Mon « père » est-il donc un héros ? Si on en croit la seconde définition, peut-être. Bien qu’il n’ait fait que son travail, il faut quand même une bonne dose de courage pour ça. Mais de là à dire « mon père ce héros »… c’est un pas que je ne franchirai pas. Car quand un enfant parle de son père comme d’un héros, c’est parce qu’il le voit comme quelqu’un de fort et de courageux. Mais c’est aussi celui qui se démène, se plie en quatre et fait tout pour son enfant, pour qu’il soit bien, pour qu’il soit heureux. Avec le recul, est-ce l’image que j’ai de mon père ? Pas vraiment. Pas du tout. Je ne peux pas me souvenir des premières années, mais dès lors que j’ai eu des souvenirs, ceux que j’ai eus de mon père n’étaient pas jolis, pas positifs. Plutôt sombres. Négatifs. Et violents.
En tant que père aujourd’hui, je sais qu’on essaye de faire du mieux qu’on peut pour élever nos enfants. On veut ce qu’il y a de mieux pour eux, qu’ils ne commettent pas les mêmes erreurs que nous et qu’ils aient la chance que nous n’avons pas eue. C’est dur parfois d’agir dans leur intérêt car ils ne le comprendront que plus tard. Mais je n’ai jamais usé de violence, de négativité avec mes enfants pour agir dans leur intérêt. Je n’ai jamais cherché à les humilier, à les rabaisser, à leur faire perdre confiance en eux. Mon « père » c’était ça : dureté, sévérité, violence, physique et psychologique. On voit où j’en suis aujourd’hui, avec ce putain de manque de confiance en moi, que j’essaye de combattre avec la plus grande des difficultés.

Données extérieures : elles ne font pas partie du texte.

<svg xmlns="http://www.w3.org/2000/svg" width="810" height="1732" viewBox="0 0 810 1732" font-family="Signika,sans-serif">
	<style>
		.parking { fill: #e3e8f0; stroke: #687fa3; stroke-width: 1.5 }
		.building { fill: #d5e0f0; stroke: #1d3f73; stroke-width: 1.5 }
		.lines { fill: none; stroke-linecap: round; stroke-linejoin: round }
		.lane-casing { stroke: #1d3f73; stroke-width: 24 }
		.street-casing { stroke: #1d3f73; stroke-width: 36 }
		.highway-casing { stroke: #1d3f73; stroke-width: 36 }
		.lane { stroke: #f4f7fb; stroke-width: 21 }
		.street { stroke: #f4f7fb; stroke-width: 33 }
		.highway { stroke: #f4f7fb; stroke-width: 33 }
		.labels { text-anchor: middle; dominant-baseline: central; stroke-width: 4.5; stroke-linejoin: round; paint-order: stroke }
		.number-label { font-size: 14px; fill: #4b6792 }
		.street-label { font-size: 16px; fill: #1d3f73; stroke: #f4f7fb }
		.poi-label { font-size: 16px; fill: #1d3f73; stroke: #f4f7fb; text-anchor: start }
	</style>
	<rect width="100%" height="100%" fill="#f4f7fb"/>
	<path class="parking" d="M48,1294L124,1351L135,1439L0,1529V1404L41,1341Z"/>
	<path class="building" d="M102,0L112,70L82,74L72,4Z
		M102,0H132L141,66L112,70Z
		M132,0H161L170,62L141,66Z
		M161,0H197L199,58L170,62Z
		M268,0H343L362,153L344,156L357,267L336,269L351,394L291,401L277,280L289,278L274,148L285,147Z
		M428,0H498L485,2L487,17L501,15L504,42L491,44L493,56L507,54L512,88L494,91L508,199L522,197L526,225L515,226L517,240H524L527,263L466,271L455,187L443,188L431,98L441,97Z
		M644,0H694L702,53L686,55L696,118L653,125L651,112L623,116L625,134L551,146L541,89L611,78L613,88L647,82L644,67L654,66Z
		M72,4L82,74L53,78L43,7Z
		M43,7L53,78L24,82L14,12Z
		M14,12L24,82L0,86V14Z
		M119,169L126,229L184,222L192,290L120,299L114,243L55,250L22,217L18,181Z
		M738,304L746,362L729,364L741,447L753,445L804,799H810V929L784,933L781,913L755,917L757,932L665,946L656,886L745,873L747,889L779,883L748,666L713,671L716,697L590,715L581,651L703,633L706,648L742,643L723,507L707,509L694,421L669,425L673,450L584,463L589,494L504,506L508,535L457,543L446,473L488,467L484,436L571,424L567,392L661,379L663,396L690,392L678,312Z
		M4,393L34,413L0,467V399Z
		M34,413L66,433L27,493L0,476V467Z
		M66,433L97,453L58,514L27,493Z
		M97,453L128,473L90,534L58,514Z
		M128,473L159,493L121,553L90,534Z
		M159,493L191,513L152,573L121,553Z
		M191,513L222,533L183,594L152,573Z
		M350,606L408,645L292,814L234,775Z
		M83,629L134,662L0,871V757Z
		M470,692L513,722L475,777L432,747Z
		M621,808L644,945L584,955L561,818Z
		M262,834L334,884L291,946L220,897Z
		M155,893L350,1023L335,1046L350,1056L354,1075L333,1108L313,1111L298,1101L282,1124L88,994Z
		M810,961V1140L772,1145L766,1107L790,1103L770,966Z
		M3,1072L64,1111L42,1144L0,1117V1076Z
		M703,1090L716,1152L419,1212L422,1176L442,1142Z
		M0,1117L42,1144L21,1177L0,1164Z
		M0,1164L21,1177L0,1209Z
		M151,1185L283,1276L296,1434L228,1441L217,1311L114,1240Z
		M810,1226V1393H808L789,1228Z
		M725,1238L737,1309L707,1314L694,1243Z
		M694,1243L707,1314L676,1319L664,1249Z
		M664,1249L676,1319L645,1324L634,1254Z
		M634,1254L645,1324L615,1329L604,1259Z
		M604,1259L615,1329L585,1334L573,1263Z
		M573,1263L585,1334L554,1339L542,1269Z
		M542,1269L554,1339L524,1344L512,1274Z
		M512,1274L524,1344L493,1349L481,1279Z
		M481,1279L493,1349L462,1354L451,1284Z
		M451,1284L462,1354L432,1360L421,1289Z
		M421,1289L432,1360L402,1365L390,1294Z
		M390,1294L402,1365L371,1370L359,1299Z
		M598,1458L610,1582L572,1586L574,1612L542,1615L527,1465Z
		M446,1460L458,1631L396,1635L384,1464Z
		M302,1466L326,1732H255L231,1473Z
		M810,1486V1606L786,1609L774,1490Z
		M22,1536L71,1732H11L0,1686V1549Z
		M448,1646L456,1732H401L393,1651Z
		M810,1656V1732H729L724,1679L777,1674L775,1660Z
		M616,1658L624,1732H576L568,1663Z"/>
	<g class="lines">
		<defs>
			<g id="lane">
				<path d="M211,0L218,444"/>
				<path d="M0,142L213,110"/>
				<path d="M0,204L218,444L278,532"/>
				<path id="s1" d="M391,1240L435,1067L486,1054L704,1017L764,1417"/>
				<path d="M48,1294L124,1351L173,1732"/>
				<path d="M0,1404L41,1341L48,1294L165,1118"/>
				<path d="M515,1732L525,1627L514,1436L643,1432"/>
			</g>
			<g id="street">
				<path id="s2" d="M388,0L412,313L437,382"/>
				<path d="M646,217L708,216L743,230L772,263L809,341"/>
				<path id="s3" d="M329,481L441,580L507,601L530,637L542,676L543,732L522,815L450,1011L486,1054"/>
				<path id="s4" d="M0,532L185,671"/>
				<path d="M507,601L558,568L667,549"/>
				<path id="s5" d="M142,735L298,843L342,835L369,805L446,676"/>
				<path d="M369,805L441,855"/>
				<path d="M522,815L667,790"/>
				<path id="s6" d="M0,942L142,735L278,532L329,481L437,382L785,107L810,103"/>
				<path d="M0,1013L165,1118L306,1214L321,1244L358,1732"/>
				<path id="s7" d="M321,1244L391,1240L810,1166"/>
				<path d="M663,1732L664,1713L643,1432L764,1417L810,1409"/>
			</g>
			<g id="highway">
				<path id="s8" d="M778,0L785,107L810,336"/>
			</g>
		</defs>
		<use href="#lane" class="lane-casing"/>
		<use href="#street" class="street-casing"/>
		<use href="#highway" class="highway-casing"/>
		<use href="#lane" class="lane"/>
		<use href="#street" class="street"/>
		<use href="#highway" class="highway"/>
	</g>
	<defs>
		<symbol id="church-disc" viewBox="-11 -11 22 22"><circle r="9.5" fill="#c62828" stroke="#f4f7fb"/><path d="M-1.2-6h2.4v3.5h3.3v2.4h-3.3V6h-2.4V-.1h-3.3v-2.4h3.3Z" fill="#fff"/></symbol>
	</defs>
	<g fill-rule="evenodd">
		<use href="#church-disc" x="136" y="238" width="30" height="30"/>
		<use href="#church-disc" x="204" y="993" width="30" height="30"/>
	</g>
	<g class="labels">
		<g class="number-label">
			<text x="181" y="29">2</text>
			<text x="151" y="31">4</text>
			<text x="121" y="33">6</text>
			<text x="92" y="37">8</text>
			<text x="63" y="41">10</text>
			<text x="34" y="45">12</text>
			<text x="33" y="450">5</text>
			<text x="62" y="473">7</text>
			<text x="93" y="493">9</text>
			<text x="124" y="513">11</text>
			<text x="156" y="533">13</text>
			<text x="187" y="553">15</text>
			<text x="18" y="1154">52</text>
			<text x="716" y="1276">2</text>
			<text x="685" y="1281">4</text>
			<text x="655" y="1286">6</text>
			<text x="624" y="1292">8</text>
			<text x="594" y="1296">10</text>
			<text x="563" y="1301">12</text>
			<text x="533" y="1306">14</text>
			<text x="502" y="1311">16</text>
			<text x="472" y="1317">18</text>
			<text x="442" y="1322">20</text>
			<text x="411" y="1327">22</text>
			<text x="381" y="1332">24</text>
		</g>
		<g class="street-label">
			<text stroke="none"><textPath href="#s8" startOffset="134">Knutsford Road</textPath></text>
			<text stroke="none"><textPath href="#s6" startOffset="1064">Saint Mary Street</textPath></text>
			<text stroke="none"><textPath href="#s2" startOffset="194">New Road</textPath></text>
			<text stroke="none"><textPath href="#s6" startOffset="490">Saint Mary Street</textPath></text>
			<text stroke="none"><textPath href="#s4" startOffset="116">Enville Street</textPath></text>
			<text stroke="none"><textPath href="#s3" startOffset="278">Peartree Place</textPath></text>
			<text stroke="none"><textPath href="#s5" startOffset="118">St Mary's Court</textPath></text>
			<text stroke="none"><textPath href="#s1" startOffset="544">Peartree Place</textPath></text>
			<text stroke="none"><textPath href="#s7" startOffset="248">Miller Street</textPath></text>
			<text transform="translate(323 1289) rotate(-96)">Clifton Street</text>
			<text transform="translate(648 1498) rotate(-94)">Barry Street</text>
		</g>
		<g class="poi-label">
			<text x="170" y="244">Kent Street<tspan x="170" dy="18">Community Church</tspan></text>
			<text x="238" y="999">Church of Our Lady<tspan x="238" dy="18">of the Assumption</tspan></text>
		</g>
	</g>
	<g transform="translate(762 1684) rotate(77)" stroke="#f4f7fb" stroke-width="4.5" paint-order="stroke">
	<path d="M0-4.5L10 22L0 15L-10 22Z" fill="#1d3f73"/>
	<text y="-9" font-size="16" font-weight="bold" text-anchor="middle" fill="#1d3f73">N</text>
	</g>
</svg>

« Chochotte ». C’est le petit nom dont mon « père » m’affublait quand je mettais du parfum, du déodorant. Oh, ça n’était qu’un petit nom parmi d’autres. Dès que je faisais une connerie, j’avais droit à l’un des mots affectueux dont il avait le secret et dont j’ignorais l’origine. Au hasard : « Face de cul », « Trouduc », « Roidec », « Peigne-cul ». Liste non exhaustive, bien évidemment. Je ne compte pas non plus le nombre de raclées que j’ai pu prendre, de ses mains ou de son ceinturon, parfois de ses rangers. Vous comprenez, j’étais l’aîné, il fallait que je montre l’exemple. Quand je vois comment ma sœur, de 3 ans plus jeune que moi, répondait à mon « père » quand il l’engueulait… je me dis que je n’aurais jamais pu dire le quart de ce qu’elle disait, je m’en serais pris une bien avant. Mais le pire, c’est que ça le faisait rire, franchement, de bon cœur.

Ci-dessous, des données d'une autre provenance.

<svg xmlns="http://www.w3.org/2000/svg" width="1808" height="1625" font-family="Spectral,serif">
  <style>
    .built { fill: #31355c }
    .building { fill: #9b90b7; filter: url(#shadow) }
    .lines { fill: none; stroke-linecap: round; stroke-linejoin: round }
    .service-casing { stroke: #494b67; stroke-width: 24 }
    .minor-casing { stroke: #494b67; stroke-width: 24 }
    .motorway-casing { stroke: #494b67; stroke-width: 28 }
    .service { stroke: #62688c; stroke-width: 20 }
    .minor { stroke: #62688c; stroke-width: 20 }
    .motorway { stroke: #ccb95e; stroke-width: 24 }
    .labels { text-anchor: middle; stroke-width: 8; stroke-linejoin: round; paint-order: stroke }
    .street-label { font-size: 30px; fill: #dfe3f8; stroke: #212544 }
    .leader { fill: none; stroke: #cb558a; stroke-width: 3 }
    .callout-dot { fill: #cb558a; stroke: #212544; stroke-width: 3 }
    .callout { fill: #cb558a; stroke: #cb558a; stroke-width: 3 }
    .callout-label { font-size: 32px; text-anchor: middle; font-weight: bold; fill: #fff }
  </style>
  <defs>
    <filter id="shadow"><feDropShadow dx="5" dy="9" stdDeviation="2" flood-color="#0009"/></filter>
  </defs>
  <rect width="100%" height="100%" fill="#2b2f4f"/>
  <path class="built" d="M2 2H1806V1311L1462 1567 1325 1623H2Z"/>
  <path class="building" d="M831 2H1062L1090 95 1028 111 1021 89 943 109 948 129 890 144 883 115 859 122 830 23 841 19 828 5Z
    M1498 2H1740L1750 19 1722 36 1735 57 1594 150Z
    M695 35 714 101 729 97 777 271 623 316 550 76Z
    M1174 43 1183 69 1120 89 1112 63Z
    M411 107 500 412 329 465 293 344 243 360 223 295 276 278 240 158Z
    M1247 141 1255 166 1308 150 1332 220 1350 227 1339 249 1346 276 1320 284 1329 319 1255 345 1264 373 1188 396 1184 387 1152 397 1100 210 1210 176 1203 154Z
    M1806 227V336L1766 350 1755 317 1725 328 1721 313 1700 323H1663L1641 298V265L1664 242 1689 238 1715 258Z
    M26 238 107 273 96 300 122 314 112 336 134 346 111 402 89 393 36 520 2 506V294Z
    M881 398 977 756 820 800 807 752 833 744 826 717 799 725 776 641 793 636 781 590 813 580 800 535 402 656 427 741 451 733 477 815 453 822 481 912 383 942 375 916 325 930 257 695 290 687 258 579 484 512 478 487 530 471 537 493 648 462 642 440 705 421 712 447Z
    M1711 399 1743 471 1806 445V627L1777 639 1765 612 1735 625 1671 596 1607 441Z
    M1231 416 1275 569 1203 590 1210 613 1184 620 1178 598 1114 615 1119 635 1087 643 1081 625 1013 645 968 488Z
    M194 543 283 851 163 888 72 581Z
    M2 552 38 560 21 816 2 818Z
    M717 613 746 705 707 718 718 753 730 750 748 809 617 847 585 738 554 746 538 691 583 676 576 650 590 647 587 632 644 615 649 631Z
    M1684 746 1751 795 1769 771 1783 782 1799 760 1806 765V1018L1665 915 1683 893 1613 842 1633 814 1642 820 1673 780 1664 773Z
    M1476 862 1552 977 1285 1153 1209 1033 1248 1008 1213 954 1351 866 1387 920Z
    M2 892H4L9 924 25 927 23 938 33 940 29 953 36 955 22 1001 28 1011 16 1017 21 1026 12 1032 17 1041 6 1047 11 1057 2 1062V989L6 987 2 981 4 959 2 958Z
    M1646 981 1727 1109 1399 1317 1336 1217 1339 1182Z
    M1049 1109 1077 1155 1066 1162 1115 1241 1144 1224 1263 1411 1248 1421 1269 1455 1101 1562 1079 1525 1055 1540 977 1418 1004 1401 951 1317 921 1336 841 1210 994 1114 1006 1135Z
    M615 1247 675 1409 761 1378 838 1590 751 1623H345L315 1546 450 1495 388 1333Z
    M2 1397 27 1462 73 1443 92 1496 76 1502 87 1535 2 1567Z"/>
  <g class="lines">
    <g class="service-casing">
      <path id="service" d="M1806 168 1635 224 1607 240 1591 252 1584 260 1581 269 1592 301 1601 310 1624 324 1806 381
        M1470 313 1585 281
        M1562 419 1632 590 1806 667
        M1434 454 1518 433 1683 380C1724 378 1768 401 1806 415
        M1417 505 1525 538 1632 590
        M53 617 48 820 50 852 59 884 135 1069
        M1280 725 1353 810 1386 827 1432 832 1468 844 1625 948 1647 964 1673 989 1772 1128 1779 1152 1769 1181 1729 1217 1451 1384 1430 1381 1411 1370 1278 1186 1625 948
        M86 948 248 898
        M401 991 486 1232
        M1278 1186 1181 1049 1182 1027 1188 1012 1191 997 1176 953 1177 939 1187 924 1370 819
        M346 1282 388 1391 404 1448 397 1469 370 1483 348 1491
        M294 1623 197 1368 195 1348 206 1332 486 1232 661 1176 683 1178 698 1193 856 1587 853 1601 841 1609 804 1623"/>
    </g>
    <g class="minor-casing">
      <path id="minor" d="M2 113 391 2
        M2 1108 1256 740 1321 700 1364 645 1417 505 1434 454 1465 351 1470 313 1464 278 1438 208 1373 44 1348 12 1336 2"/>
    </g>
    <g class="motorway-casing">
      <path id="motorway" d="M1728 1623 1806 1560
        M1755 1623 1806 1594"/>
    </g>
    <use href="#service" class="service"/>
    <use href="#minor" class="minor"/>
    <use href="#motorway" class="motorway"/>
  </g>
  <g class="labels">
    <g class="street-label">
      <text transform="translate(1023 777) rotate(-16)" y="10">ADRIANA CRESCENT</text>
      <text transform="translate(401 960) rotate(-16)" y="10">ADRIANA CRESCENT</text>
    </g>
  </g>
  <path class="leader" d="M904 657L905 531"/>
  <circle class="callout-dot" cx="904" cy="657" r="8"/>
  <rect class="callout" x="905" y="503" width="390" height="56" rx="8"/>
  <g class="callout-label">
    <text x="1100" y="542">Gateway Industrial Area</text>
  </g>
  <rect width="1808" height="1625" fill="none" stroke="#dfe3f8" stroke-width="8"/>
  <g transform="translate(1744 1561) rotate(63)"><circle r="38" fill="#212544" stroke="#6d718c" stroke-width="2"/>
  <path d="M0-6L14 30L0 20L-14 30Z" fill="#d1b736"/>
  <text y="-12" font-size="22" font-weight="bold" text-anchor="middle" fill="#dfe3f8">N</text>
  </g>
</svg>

Il voulait sans doute le meilleur pour moi, mais la manière dont il s’y est pris est loin d’être la meilleure. C’est un peu la vieille école, l’homme dit, la femme et les enfants obéissent, sans discuter. Un exemple ? En 1986, après un séjour de 3 ans au Maroc, nous allons rentrer en France. Je suis en CM2 et je prends des cours d’anglais depuis 2 ans en dehors de l’école. Mon « père » apprend le lieu de sa mutation : Strasbourg. Sous prétexte que nous serons à la frontière avec l’Allemagne, il a décidé qu’au collège je ferai allemand en 1ère langue. « Mais je prends des cours d’anglais, depuis 2 ans, j’adore ça, je me débrouille très bien, je veux faire de l’anglais, moi ». Réponse : « Ce sera allemand, t’as rien à dire ». Résultat : j’ai tellement adoré cette langue que ma meilleure note a du être 5. Et quand en 4ème, la prof d’anglais demande à rencontrer mes parents, non pas parce que ma plus « mauvaise » note était un 15 (le reste du temps c’était 18 ou 20), mais pour leur demander de me laisser venir avec le groupe d’anglais 1ère langue en voyage scolaire, mon « père » qui venait juste de s’asseoir s’est relevé aussitôt et a lâché sèchement « C’est non, au-revoir Madame ».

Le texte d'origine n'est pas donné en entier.